Im Bereich des Kellerabganges befand sich eine Wartungsluke, die den Zugang zum Wallbaum mit den Ketten der Zugbrücke ermöglichte. Hier wurde aufgrund der Möglichkeit, die Maschinerie im virtuellen Modell zur Schau zu stellen, auf eine Abdeckung der Wartungsöffnung verzichtet.Um die beiden Räume, die der Tür in die Stadt am nächsten lagen, liefen Galerien, wie von Kern-Kernried zeigt. Mit einer Brüstungshöhe von ca. 120 cm waren sie etwa brusthoch, ermöglichten es den Wächtern aber auch, sich in die Deckung zurückzuziehen, sofern sie nicht gesehen werden wollten. Der Einlass war eine Verteidigungseinrichtung, also kann von geschlossenen Brüstungen ausgegangen werden, die einen Angriff auf die Torwächter auch mit Fernwaffen nahezu unmöglich machen mussten (vgl. Abb. 33). Für den Passanten machte das Zusammenspiel aus dieser Raumeinteilung, den aus dem Obergeschoss bedienbaren Durchgangstüren sowie der Unklarheit, ob und wenn ja, wie viele Personen die Maschinerie bedienten, wohl einen Großteil des Ehrfurcht gebietenden Eindruckes des Alten Einlasses aus.
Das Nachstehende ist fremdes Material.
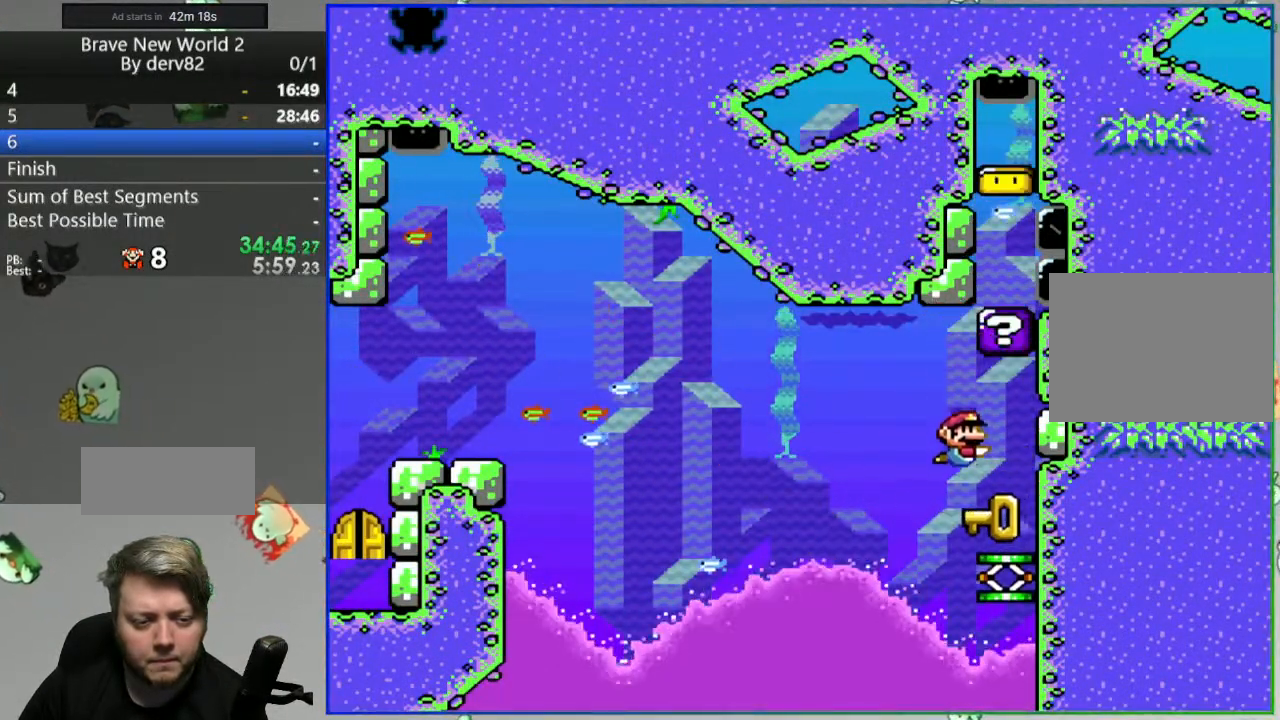
{"buttons": [], "events": [[467, "DPAD_LEFT", "up"]]}
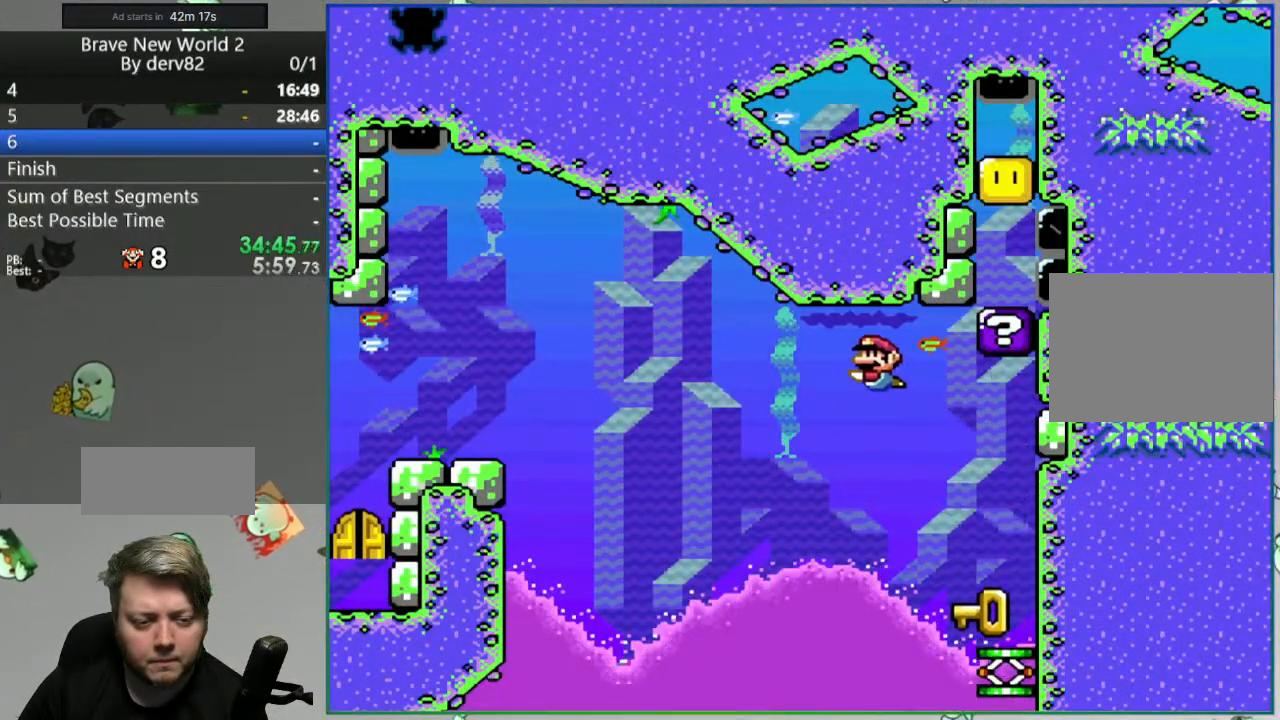
{"buttons": [], "events": []}
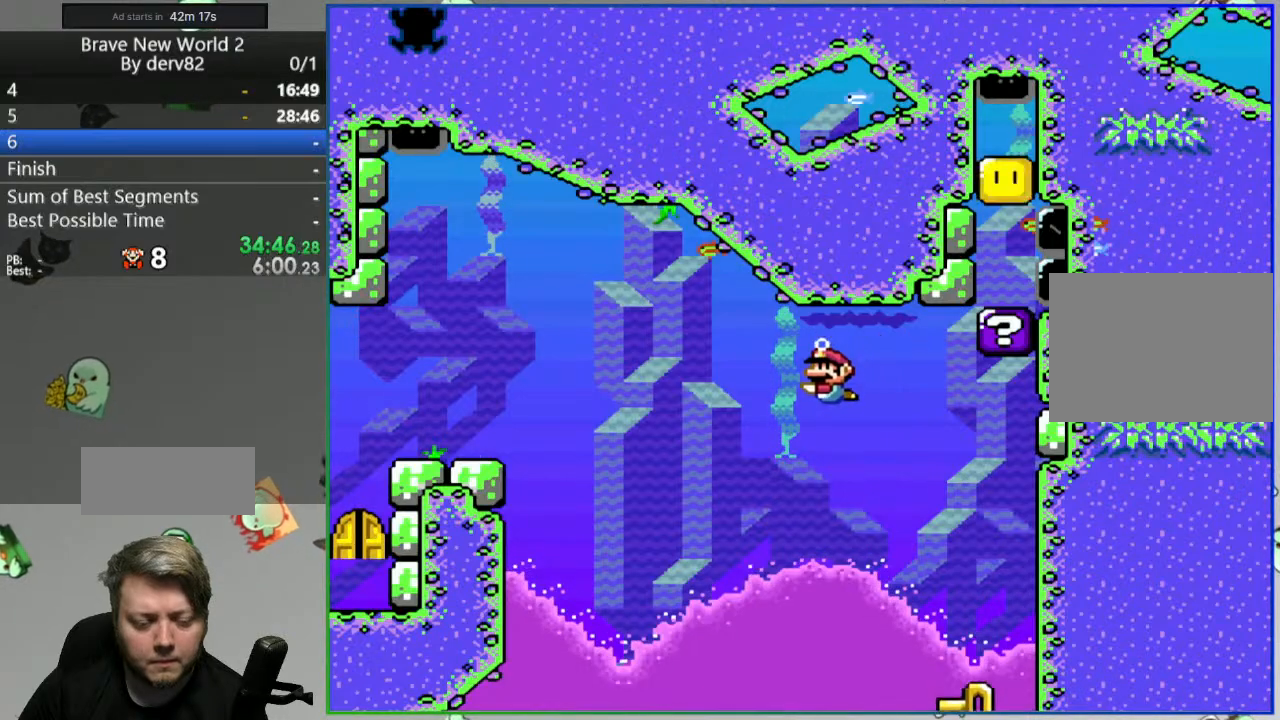
{"buttons": [], "events": []}
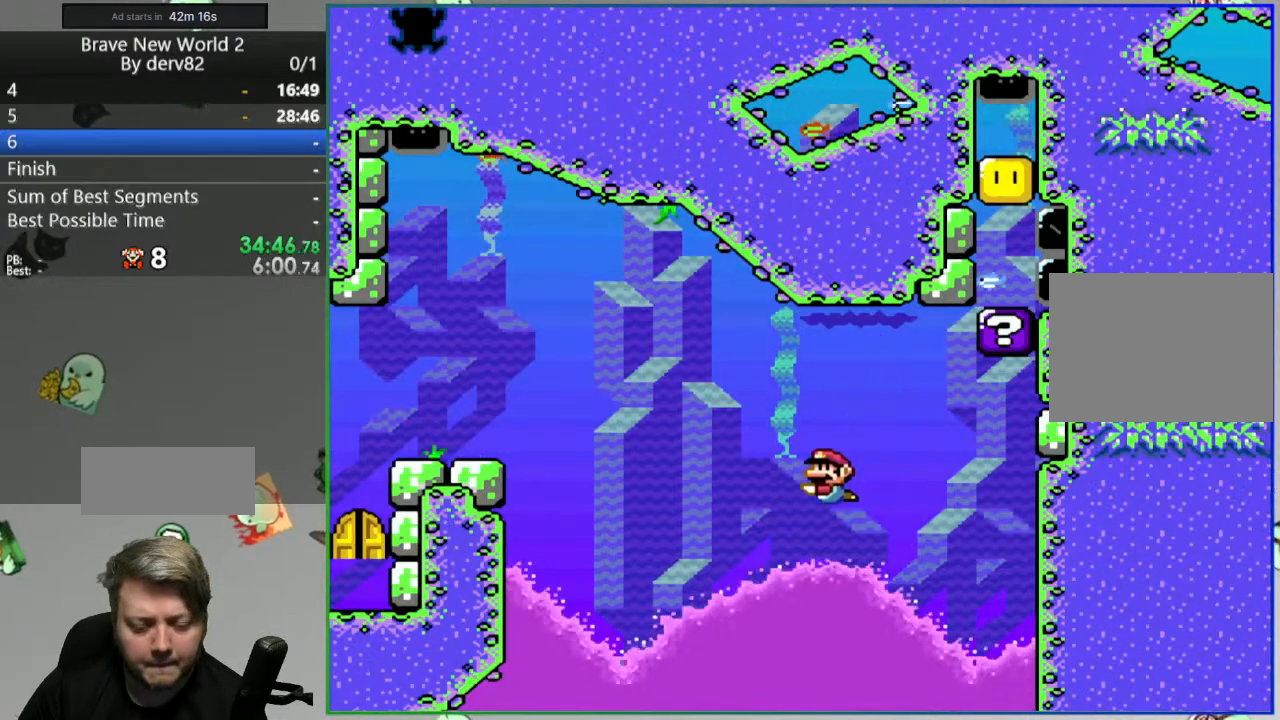
{"buttons": [], "events": [[217, "A", "down"], [317, "A", "up"], [400, "A", "down"], [483, "A", "up"]]}
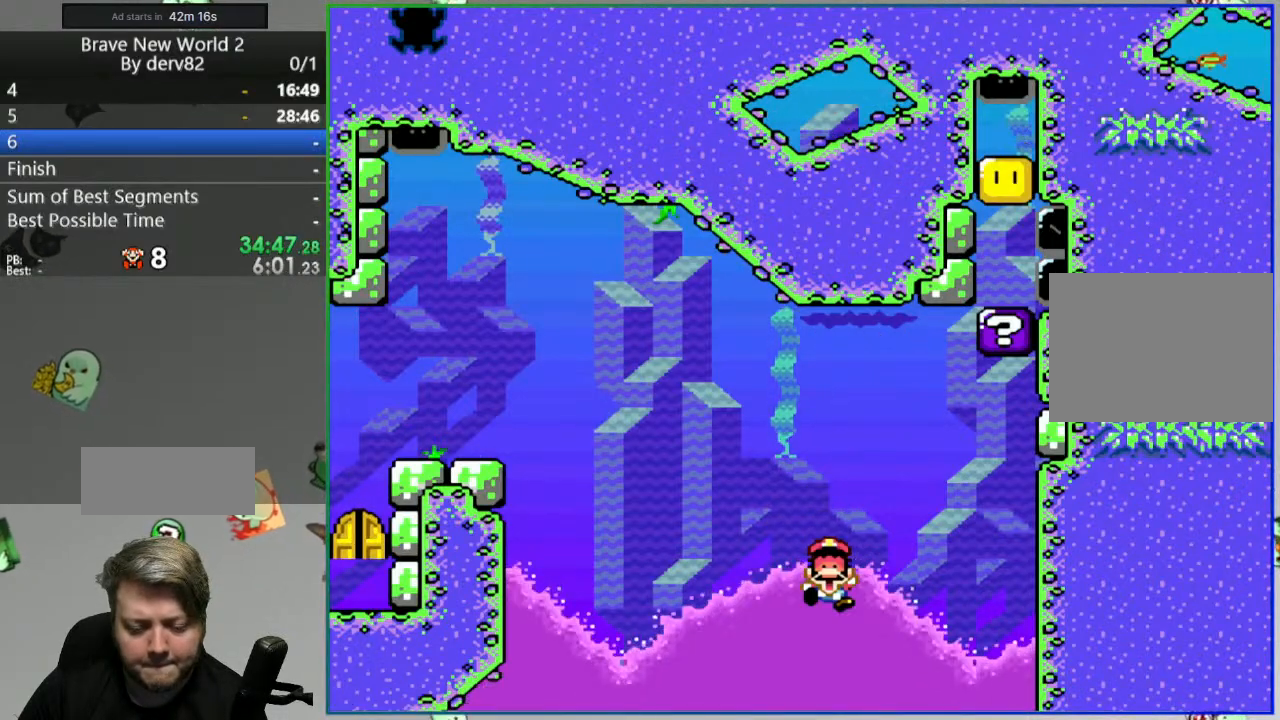
{"buttons": [], "events": [[50, "A", "down"], [150, "A", "up"]]}
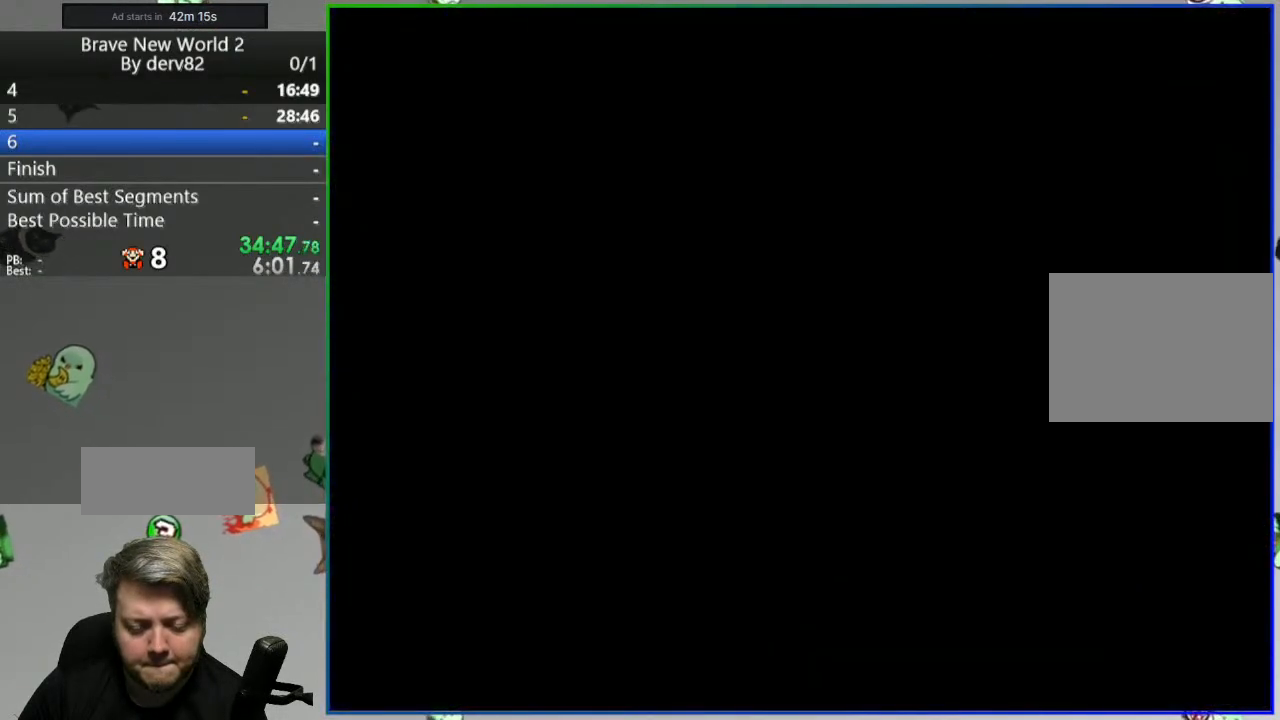
{"buttons": [], "events": []}
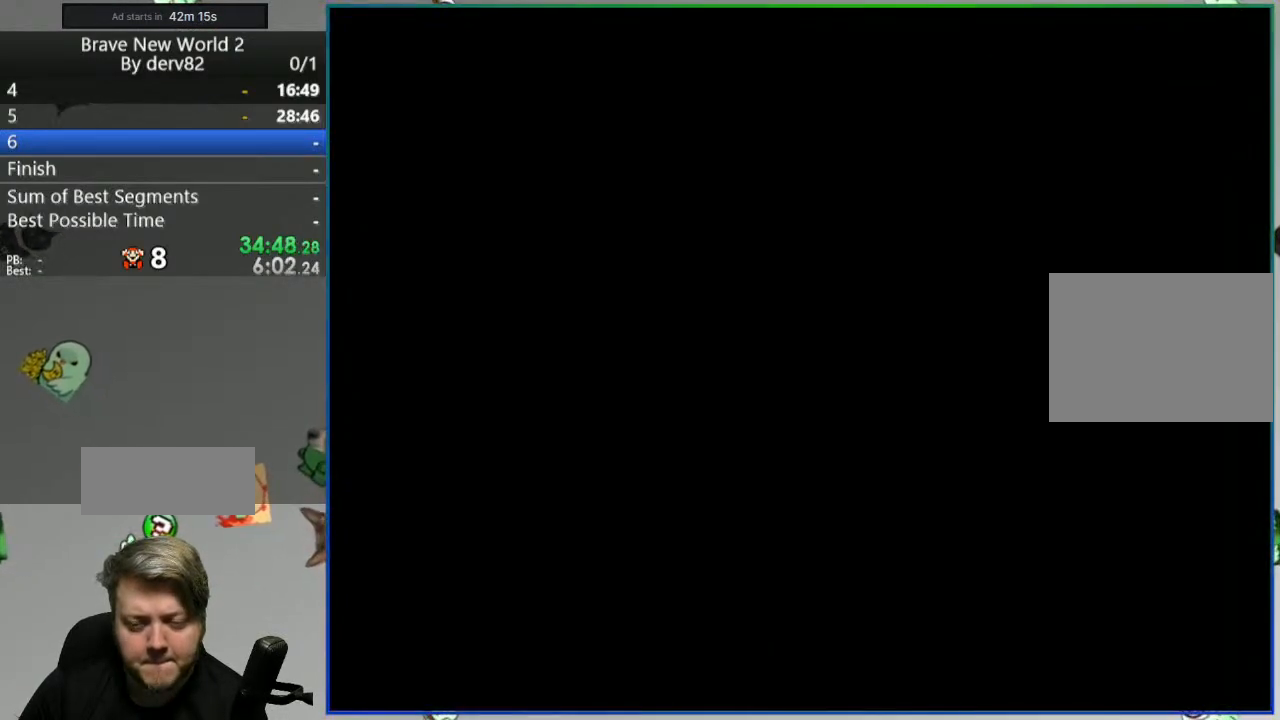
{"buttons": [], "events": []}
Als Nachttor musste der Einlass zudem in nahezu völliger Dunkelheit benutzt werden. Selbst wenn die Wächter im Obergeschoss Kerzen oder Blendlaternen nutzten, wurde von dem Licht nur ein minimaler Teil in das Erdgeschoss weitergegeben. Passanten bewegten sich also Größtenteils in Dunkelheit, sofern sie nicht selbst für Beleuchtung sorgten. Ein Lichtblick – im wahrsten Sinne des Wortes – erwartete die Einreisenden erst im letzten Raum des Einlasses. Hier wurde, das versichern Reiseberichte,
aus dem Obergeschoss eine Schale mit einem Licht heruntergelassen, damit die Passanten ihr Passiergeld entrichten konnten. Erst wenn dies geschehen war, bestand die Möglichkeit, dass man aus dem letzten Raum abgeholt würde. Dies geschah laut dem Schwur, den die sogenannten Einlässer als Diensteid ablegen mussten, durch den Bürgermeister.Wenn man aus dem Einlassgebäude heraustrat und in der Stadt angelangte, stand man am Anfang bzw. eigentlich am Ende der Leihhausgasse. Von dieser Straße existiert ein Foto aus der Zeit, bevor sie dem Theaterneubau von 1877 zum Opfer fiel (vgl. Abb. 15). Man kann auf diesem Bild die Straße entlang blicken; der Einlass war schon 10 Jahre zuvor abgetragen worden. Wie bereits erwähnt, zeigte sich hier auf der rechten Straßenseite, dass kein Durchgang zwischen Einlass und Salzstadel vorhanden war. Anders die gegenüberliegende Straßenseite: Dort befand sich ein Durchgang, der ermöglichte, an der Stadtmauer entlang zu gehen. Für die virtuelle Modellierung ist die Fotografie grundlegend. Die Häuser lassen sich im Stadtplan von 1846, dem sogenannten Wenng-Plan, identifizieren (Abb. 14) und verlaufen an beiden Seiten der Leihhausgasse. Betrachtet man die Fotografie und den Plan zusammen, so können alle Gebäude auf dem Foto exakt identifiziert werden. Das hier entscheidende Detail ist eine Regenrinne, die in der Mitte eines Hauses linker Hand senkrecht verläuft: Ein Hinweis darauf, dass hier der Traufbereich zwischen zwei Haushälften aufgeteilt war und es sich bei dem Gebäude um eine Doppelhaushälfte handelte. Diese These korrespondiert auch mit der Einteilung der Gebäude auf dem Stadtplan, der statt einem länglichen Haus zwei nahezu quadratische Grundrisse an dieser Stelle abbildet. Die Gebäude erhalten ihre Position im Gesamtbild erst zum Ende der Modellierung, weshalb hier noch keine Abbildungen der virtuellen Leihhausgasse gezeigt werden können. Die Leihhausgasse ist das letzte Bild, das sich dem Museumsbesucher bietet, wenn er den Einlass in der VR-Umgebung verlässt.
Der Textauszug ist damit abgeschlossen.